::: GIVEN PASSAGE

Vice President, Wealth Management
Amr has varied experience in both Real Estate and the Financial Services Industries. He was previously a Real Estate Portfolio Manager for Fresenius (NYSE: FMS), managing a portfolio of over 60 nationwide properties. Prior to Fresenius, Amr worked in Acquisitions for AIC Ventures, a commercial real estate hedge fund, facilitating acquisitions for 3 separate funds with a capacity of over $1.5 Billion. While at AIC he underwrote and acquired the funds acquisition of the New York Times and has been personally responsible for underwriting, sourcing, and acquiring over $1 Billion of commercial real estate. Amr has a Bachelor’s of Science degree in Economics from the SMEAL College of Business at Penn State, a real estate license, along with a Series 22, 7, 66 and 63 securities licenses.
In the past Amr has been fortunate enough to be a volunteer tennis instructor for various non-profit tennis clinics at:
- The Boys and Girls Clubs of America
- St. David’s Healthcare Rehabilitation and Special Needs Department
- Texas School for the Deaf
- Austin Sunshine Camps
In his free time, he enjoys driving his son around to various tennis tournaments and running in charity races such as the Austin Run for the Water and the CASA Superhero Run.
Fun Facts About Amr
- The best piece of advice Amr has received is: The old stoic quote, “Hard choices, easy life. Easy choices, hard life.”
- Amr finished high school early and spent the extra time traveling around Southeast Asia.
- His favorite charitable races are Austin Run for the Water and the CASA Superhero 5k.

::::::
::: INFORMATION SHOWN

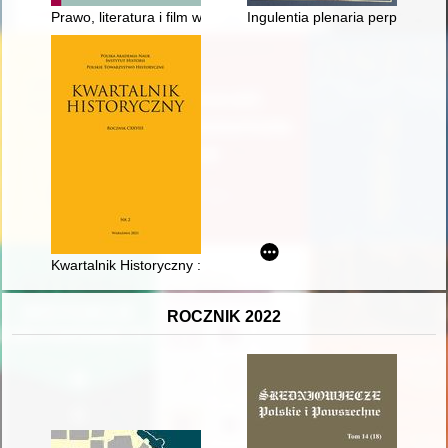
Prawo, literatura i film w Polsce Ludowej
Ingulentia plenaria perpetua pr
Kwartalnik Historyczny : założony przez Xawerego Liskego w 1
ROCZNIK 2022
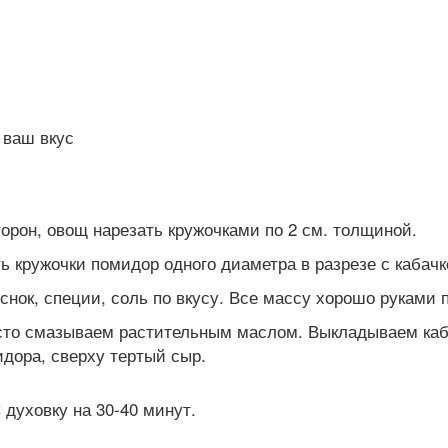
 ваш вкус
орон, овощ нарезать кружочками по 2 см. толщиной.
 кружочки помидор одного диаметра в разрезе с кабачк
ок, специи, соль по вкусу. Все массу хорошо руками
сто смазываем растительным маслом. Выкладываем каба
дора, сверху тертый сыр.
 духовку на 30-40 минут.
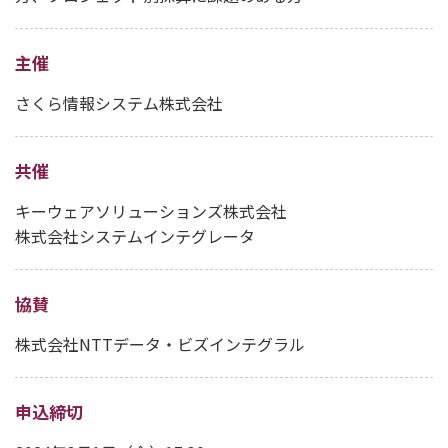
主催
さくら情報システム株式会社
共催
キーウェアソリューションズ株式会社
株式会社システムインテグレータ
協賛
株式会社NTTデータ・ビズインテグラル
申込締切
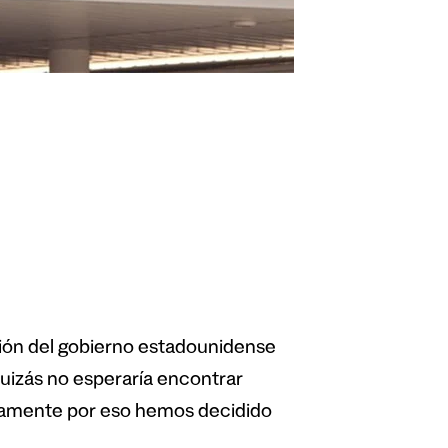
ución del gobierno estadounidense
quizás no esperaría encontrar
isamente por eso hemos decidido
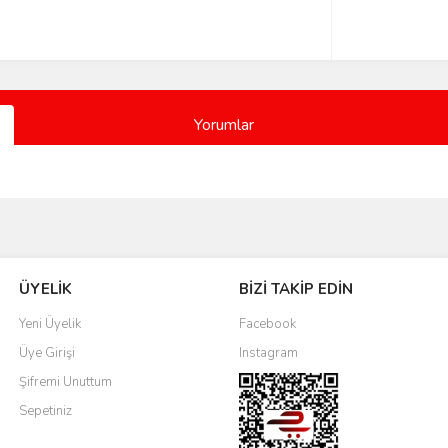
Yorumlar
Bu ürüne ilk yorumu siz yapın!
ÜYELİK
BİZİ TAKİP EDİN
Yorum Yaz
Yeni Üyelik
Facebook
Üye Girişi
Instagram
Şifremi Unuttum
Sepetiniz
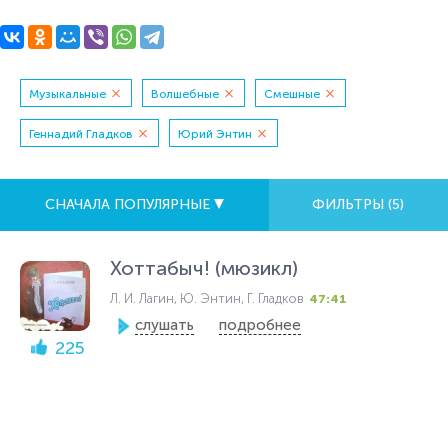
Музыкальные
Волшебные
Смешные
Геннадий Гладков
Юрий Энтин
СНАЧАЛА ПОПУЛЯРНЫЕ
ФИЛЬТРЫ (
5
)
Хоттабыч! (мюзикл)
Л. И. Лагин, Ю. Энтин, Г. Гладков
47:41
слушать
подробнее
225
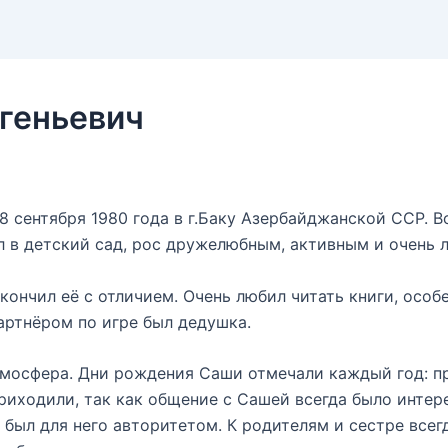
геньевич
 сентября 1980 года в г.Баку Азербайджанской ССР. В
л в детский сад, рос дружелюбным, активным и очень
кончил её с отличием. Очень любил читать книги, особ
артнёром по игре был дедушка.
тмосфера. Дни рождения Саши отмечали каждый год: пр
риходили, так как общение с Сашей всегда было инте
 был для него авторитетом. К родителям и сестре все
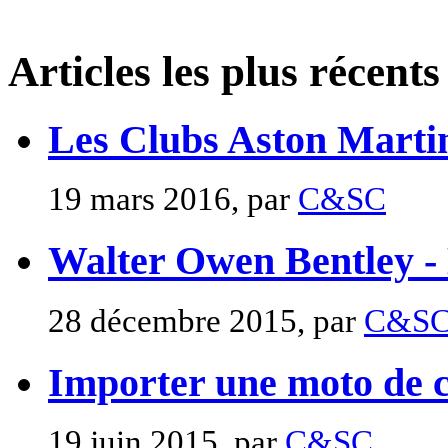
Articles les plus récents
Les Clubs Aston Marti
19 mars 2016, par
C&SC
Walter Owen Bentley -
28 décembre 2015, par
C&S
Importer une moto de c
19 juin 2015, par
C&SC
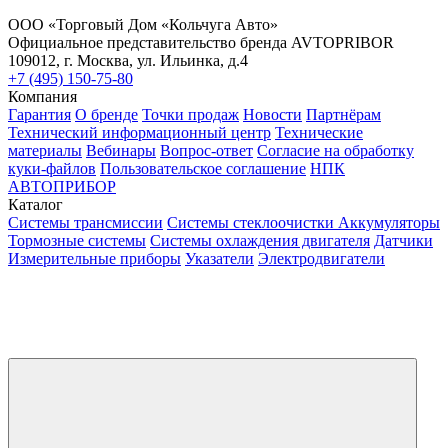
ООО «Торговый Дом «Кольчуга Авто»
Официальное представительство бренда AVTOPRIBOR
109012, г. Москва, ул. Ильинка, д.4
+7 (495) 150-75-80
Компания
Гарантия
О бренде
Точки продаж
Новости
Партнёрам
Технический информационный центр
Технические
материалы
Вебинары
Вопрос-ответ
Согласие на обработку
куки-файлов
Пользовательское соглашение
НПК
АВТОПРИБОР
Каталог
Системы трансмиссии
Системы стеклоочистки
Аккумуляторы
Тормозные системы
Системы охлаждения двигателя
Датчики
Измерительные приборы
Указатели
Электродвигатели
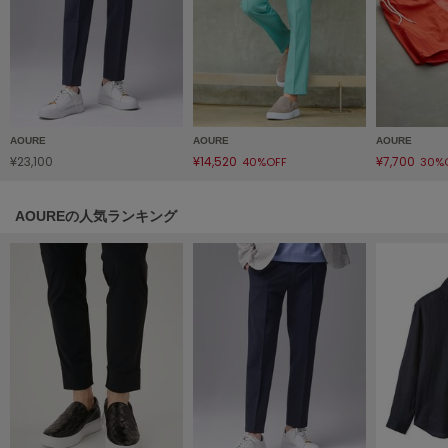
Mila Owen
ミラオーウェン
MOIGE
モワージュ
MUCHA
ミュシャ
AOURE
AOURE
AOURE
¥23,100
¥14,520
¥7,700
40%OFF
30%
AOUREの人気ランキング
NEW Balance
ニューバランス
nezu
ネズ
NIKE
ナイキ
NOWNS
ナウンス
null.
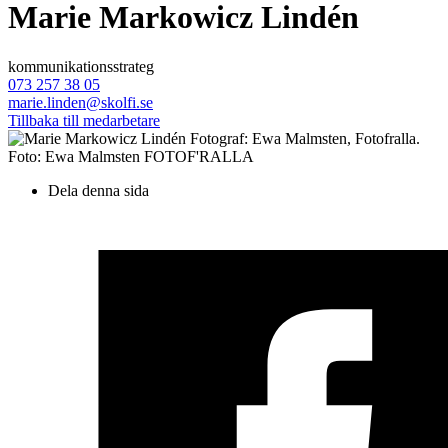
Marie Markowicz Lindén
kommunikationsstrateg
073 257 38 05
marie.linden@skolfi.se
Tillbaka till medarbetare
Foto: Ewa Malmsten FOTOF'RALLA
Dela denna sida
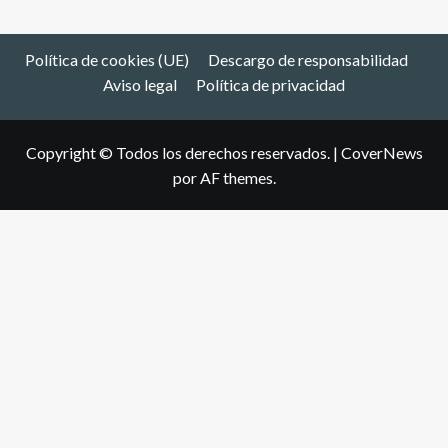
Política de cookies (UE)
Descargo de responsabilidad
Aviso legal
Política de privacidad
Copyright © Todos los derechos reservados.
|
CoverNews
por AF themes.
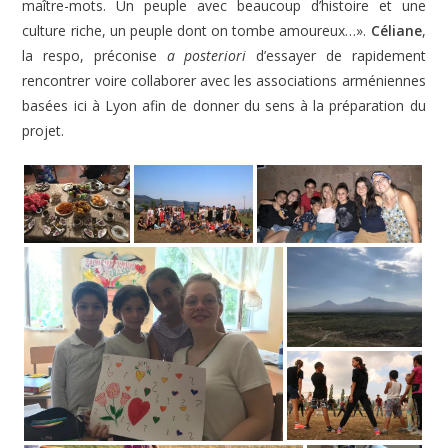
maître-mots. Un peuple avec beaucoup d’histoire et une
culture riche, un peuple dont on tombe amoureux…».
Céliane
,
la respo, préconise
a posteriori
d’essayer de rapidement
rencontrer voire collaborer avec les associations arméniennes
basées ici à Lyon afin de donner du sens à la préparation du
projet.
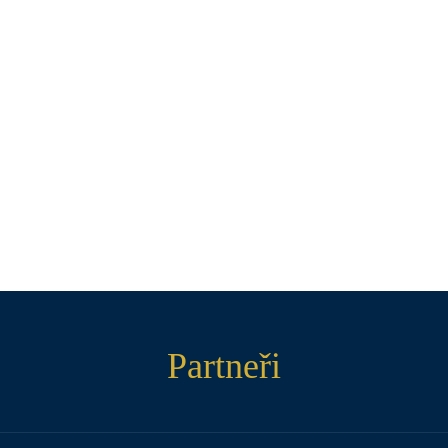
Partneři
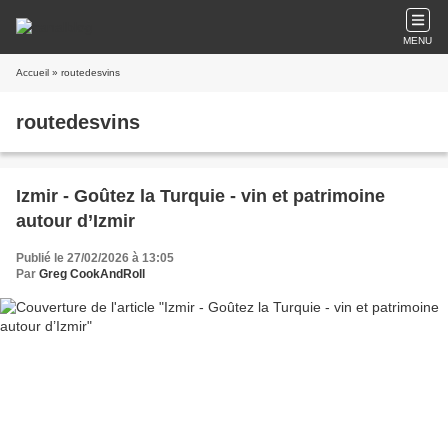
MENU
Accueil
» routedesvins
routedesvins
​Izmir - Goûtez la Turquie - vin et patrimoine
autour d’Izmir
Publié le 27/02/2026 à 13:05
Par
Greg CookAndRoll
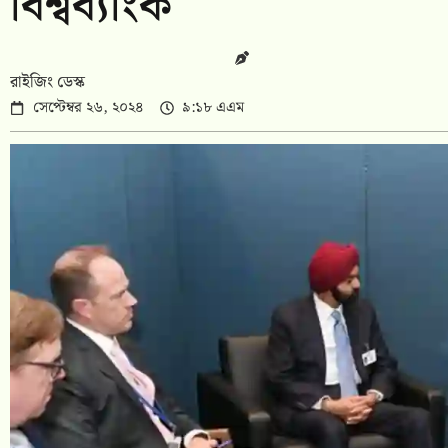
বিশ্বব্যাংক
রাইজিং ডেস্ক
সেপ্টেম্বর ২৬, ২০২৪
৯:১৮ এএম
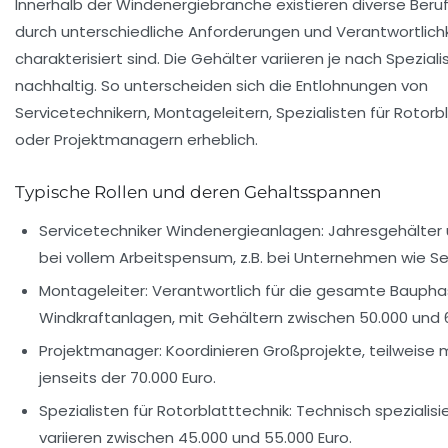
Innerhalb der Windenergiebranche existieren diverse Berufs
durch unterschiedliche Anforderungen und Verantwortlich
charakterisiert sind. Die Gehälter variieren je nach Speziali
nachhaltig. So unterscheiden sich die Entlohnungen von
Servicetechnikern, Montageleitern, Spezialisten für Rotorb
oder Projektmanagern erheblich.
Typische Rollen und deren Gehaltsspannen
Servicetechniker Windenergieanlagen:
Jahresgehälter 
bei vollem Arbeitspensum, z.B. bei Unternehmen wie
Se
Montageleiter:
Verantwortlich für die gesamte Baupha
Windkraftanlagen, mit Gehältern zwischen 50.000 und 6
Projektmanager:
Koordinieren Großprojekte, teilweise 
jenseits der 70.000 Euro.
Spezialisten für Rotorblatttechnik:
Technisch spezialisie
variieren zwischen 45.000 und 55.000 Euro.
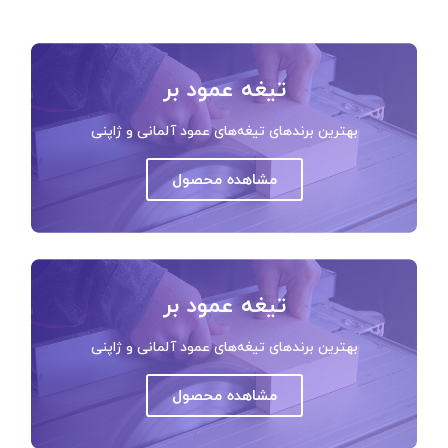
تیغه عمود بر
بهترین برندهای تیغه‌های عمود آلمانی و ژاپنی
مشاهده محصول
تیغه عمود بر
بهترین برندهای تیغه‌های عمود آلمانی و ژاپنی
مشاهده محصول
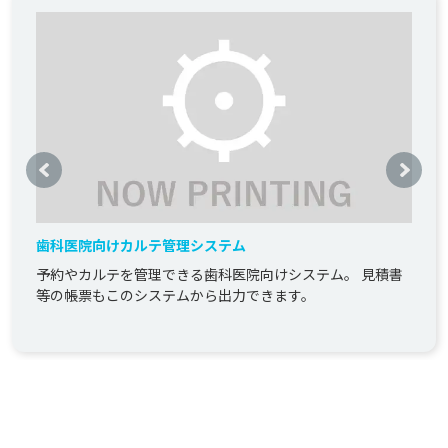
歯科医院向けカルテ管理システム
予約やカルテを管理できる歯科医院向けシステム。 見積書
等の帳票もこのシステムから出力できます。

::::::

* [EXERCISE BRIEF]:
Can you write out the full profile of Amr, word for word, from its opening title through the last fun fact? The items were drawn from a source unrelated to the profile of Amr.

* [RESULT]:
Vice President, Wealth Management
Amr has varied experience in both Real Estate and the Financial Services Industries. He was previously a Real Estate Portfolio Manager for Fresenius (NYSE: FMS), managing a portfolio of over 60 nationwide properties. Prior to Fresenius, Amr worked in Acquisitions for AIC Ventures, a commercial real estate hedge fund, facilitating acquisitions for 3 separate funds with a capacity of over $1.5 Billion. While at AIC he underwrote and acquired the funds acquisition of the New York Times and has been personally responsible for underwriting, sourcing, and acquiring over $1 Billion of commercial real estate. Amr has a Bachelor’s of Science degree in Economics from the SMEAL College of Business at Penn State, a real estate license, along with a Series 22, 7, 66 and 63 securities licenses.
In the past Amr has been fortunate enough to be a volunteer tennis instructor for various non-profit tennis clinics at:
- The Boys and Girls Clubs of America
- St. David’s Healthcare Rehabilitation and Special Needs Department
- Texas School for the Deaf
- Austin Sunshine Camps
In his free time, he enjoys driving his son around to various tennis tournaments and running in charity races such as the Austin Run for the Water and the CASA Superhero Run.
Fun Facts About Amr
- The best piece of advice Amr has received is: The old stoic quote, “Hard choices, easy life. Easy choices, hard life.”
- Amr finished high school early and spent the extra time traveling around Southeast Asia.
- His favorite charitable races are Austin Run for the Water and the CASA Superhero 5k.